▶ **WORK REQUIRED**: In the entries that follow, say how many lines contain the string "Информация". Give no other words.

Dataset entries
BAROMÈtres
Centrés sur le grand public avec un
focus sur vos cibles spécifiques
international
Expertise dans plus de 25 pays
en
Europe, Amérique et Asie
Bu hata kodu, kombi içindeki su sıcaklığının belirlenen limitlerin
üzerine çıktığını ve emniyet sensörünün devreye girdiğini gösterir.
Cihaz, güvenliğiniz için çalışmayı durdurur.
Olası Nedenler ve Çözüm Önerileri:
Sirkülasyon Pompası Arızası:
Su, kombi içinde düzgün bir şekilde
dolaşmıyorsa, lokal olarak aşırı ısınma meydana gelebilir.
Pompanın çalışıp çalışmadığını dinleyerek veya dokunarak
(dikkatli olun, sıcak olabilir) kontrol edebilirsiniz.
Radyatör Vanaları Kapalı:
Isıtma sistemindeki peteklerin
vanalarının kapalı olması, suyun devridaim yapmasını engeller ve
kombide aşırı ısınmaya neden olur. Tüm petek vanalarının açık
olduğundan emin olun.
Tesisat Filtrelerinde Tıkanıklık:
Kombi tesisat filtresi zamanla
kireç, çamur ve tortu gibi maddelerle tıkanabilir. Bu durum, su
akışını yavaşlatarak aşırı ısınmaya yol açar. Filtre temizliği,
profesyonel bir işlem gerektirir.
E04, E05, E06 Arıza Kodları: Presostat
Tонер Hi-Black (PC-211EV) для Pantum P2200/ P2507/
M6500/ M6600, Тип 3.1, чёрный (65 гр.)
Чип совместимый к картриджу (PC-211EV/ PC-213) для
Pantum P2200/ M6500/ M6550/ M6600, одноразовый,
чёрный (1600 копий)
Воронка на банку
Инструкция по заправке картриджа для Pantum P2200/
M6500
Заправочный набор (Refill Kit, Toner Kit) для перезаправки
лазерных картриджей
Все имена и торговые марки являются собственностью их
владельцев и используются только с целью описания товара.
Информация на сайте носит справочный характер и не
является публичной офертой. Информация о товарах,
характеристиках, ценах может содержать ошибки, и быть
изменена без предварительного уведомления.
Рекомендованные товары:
--
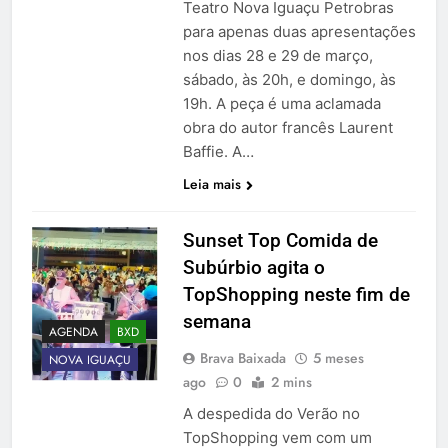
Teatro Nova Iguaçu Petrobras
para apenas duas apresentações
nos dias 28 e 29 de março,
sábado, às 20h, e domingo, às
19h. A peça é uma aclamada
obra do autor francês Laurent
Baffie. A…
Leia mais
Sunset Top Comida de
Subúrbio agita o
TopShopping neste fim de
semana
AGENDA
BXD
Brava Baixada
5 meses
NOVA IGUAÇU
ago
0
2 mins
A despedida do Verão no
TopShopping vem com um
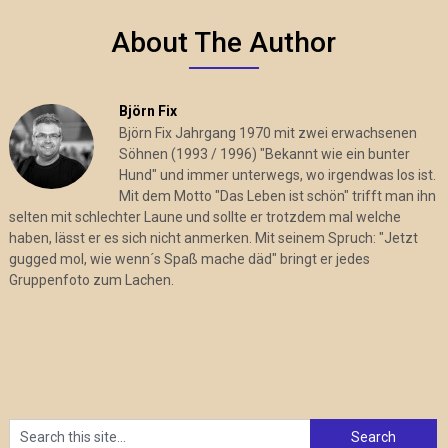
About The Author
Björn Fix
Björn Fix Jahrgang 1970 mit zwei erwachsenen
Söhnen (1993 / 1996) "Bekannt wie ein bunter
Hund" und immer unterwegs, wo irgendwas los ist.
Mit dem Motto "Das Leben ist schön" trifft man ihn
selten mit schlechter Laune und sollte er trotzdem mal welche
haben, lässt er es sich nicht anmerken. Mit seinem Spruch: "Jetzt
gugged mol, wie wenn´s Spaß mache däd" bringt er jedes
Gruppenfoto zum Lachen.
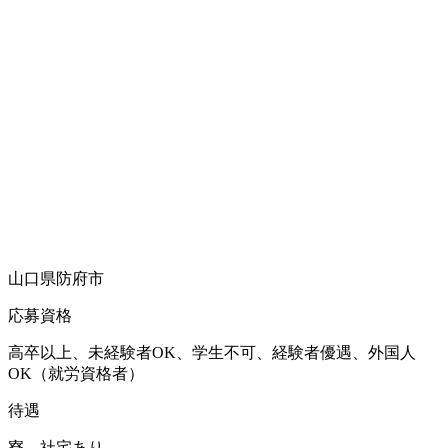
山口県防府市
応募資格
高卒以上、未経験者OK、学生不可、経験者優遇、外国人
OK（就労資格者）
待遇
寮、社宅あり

▶ **RESULT FOR THIS EXERCISE**: 2